Court Opinion

ID: 8981546
Source: CourtListenerOpinion
Date Created: 2022-11-27 11:28:58.559929+00
Date Added: 2024-06-11T17:10:41.793720
License: Public Domain

BOWMAN, Circuit Judge,
dissenting. I respectfully dissent.
The Court goes astray in this decision by treating the question whether Jones’s alleged wrongful deprivation of electrical service occurred “under color of state law” as a question of fact. The District Court correctly treated this question as being jurisdictional — a question of law for the court, not a jury, to resolve. I know of no decision of the United States Supreme Court that treats this sort of question as anything other than a question of law, and the opinion of our Court in this case cites no such decision. Indeed, in the very case with which our Court begins its analysis, Lugar v. Edmondson Oil Co., 457 U.S. 922, 102 S.Ct. 2744, 73 L.Ed.2d 482 (1982), the Supreme Court decided the “under col- or of state law” question presented by the facts of that case as a question of law. In reversing the decision of the court of appeals, which had held that on the facts presented there was no state action, the Supreme Court did not suggest that the court of appeals had erred in treating the question as a question of law. Instead, the Court held that the court of appeals had gotten the law wrong, and proceeded itself to decide as a matter of law that the state action requirement for maintaining a § 1983 action had been satisfied and that the case should be remanded for further proceedings on the remaining issues. Lugar, 457 U.S. at 935, 942, 102 S.Ct. at 2752, 2756.

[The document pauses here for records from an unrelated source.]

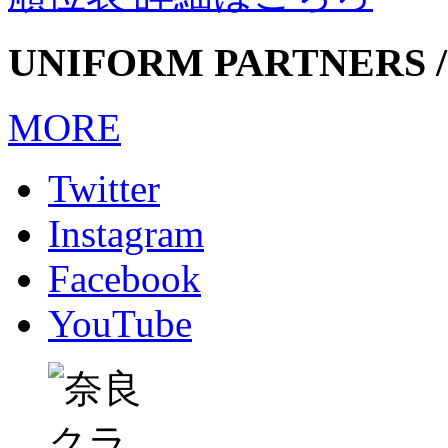
UNIFORM PARTNERS /
MORE
Twitter
Instagram
Facebook
YouTube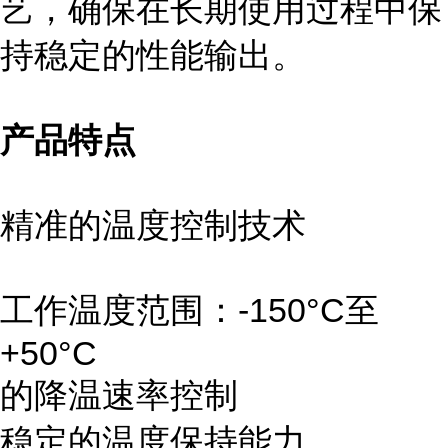
艺，确保在长期使用过程中保
持稳定的性能输出。
产品特点
精准的温度控制技术
工作温度范围：-150°C至
+50°C
的降温速率控制
稳定的温度保持能力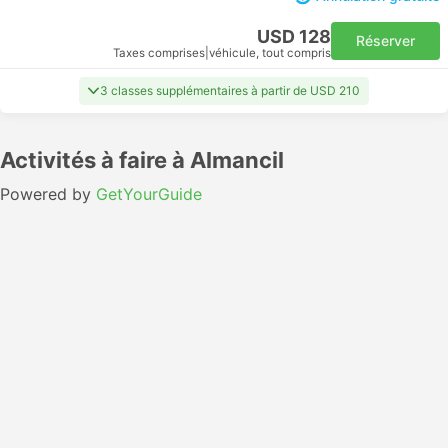
USD 128
Réserver
Taxes comprises
|
véhicule, tout compris
3 classes supplémentaires à partir de USD 210
Activités à faire à Almancil
Powered by
GetYourGuide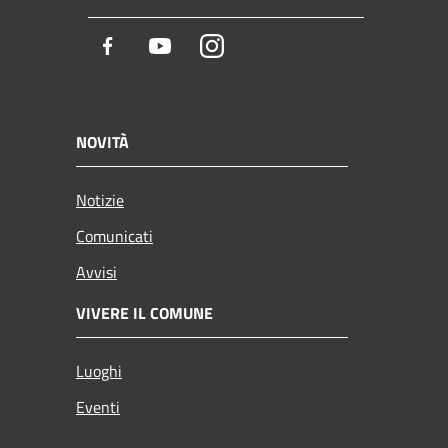
Facebook
Youtube
Instagram
NOVITÀ
Notizie
Comunicati
Avvisi
VIVERE IL COMUNE
Luoghi
Eventi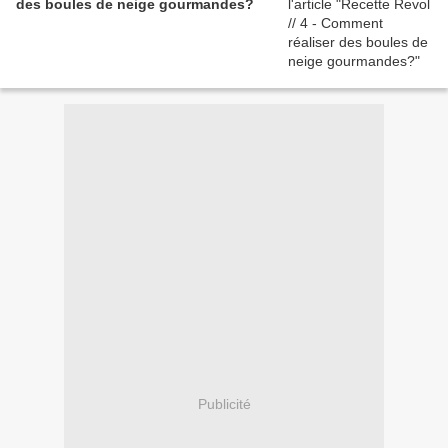
des boules de neige gourmandes?
Publicité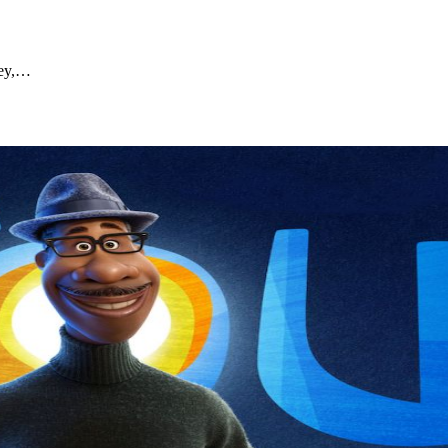
Fey,…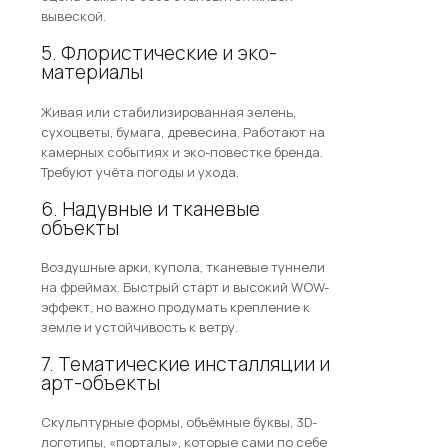
вывеской.
5. Флористические и эко-
материалы
Живая или стабилизированная зелень,
сухоцветы, бумага, древесина. Работают на
камерных событиях и эко-повестке бренда.
Требуют учёта погоды и ухода.
6. Надувные и тканевые
объекты
Воздушные арки, купола, тканевые туннели
на фреймах. Быстрый старт и высокий WOW-
эффект, но важно продумать крепление к
земле и устойчивость к ветру.
7. Тематические инсталляции и
арт-объекты
Скульптурные формы, объёмные буквы, 3D-
логотипы, «порталы», которые сами по себе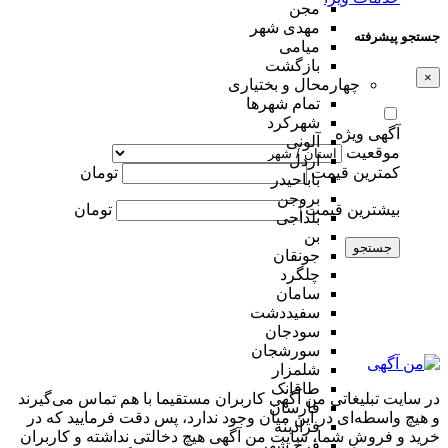
مجن
مهدی شهر
جستجو پیشرفته
میامی
بازگشت
×
چهارمحال و بختیاری
تمام شهر‌ها
شهرکرد
آگهی ویژه
آلونی
موقعیت
اردل
کمترین قیمت
تومان
باباحیدر
بروجن
بیشترین قیمت
تومان
بلداجی
بن
جستجو
جونقان
چلگرد
سامان
سفیددشت
سودجان
سورشجان
شلمزار
طاقانک
در سایت تبلیغاتی من آگهی کاربران مستقیما با هم تماس می‌گیرند
فارسان
و هیچ واسطه‌ای در این میان وجود ندارد، پس دقت فرمایید که در
فرادبنه
خرید و فروشِ شما، سایت من آگهی هیچ دخالتی نداشته و کاربران
فرخ شهر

When we treat the “under color of state law” question as a question of law, as I believe we must, it is clear that the temporary turnoff of Jones’s electrical service was not done “under color of state law.” Officer Thompson merely responded to a call requesting the presence of an officer to keep the peace between Jones and his landlord. Officer Thompson was in no position to adjudicate the relative rights of Jones and his landlord, and did nothing more than stand by while the landlord turned off the power to Jones’s unit. The officer did nothing to manifest any hostility toward Jones. There was never a confrontation, as Jones remained in his quarters throughout the incident. That Jones and Officer Thompson briefly saw one another through a window is of little, if any, relevance. If Jones was intimidated by the mere presence of Officer Thompson, and for that reason failed to step forward and assert his position that the landlord was not entitled to turn off the power, that is Jones’s prob*1214lem, not Officer Thompson’s, and cannot properly be used to convert the officer’s benign presence into a basis for the imposition of liability. Officer Thompson was there merely to head off the possibility of violence, and that is all he did. It follows that neither the landlord’s decision to turn off Jones’s electrical service nor the landlord’s physical act of turning off that service can “be fairly attributable to the State.” Lugar, 457 U.S. at 937, 102 S.Ct. at 2753. Although Officer Thompson was on the scene qua police officer and was a state actor, his role there as peacekeeper (and nothing more) was insufficient to convert the landlord’s purely private action into state action or to serve as a predicate for a suit against these officers under § 1983.
For the reasons I have briefly stated, I would affirm the District Court’s dismissal of this § 1983 suit.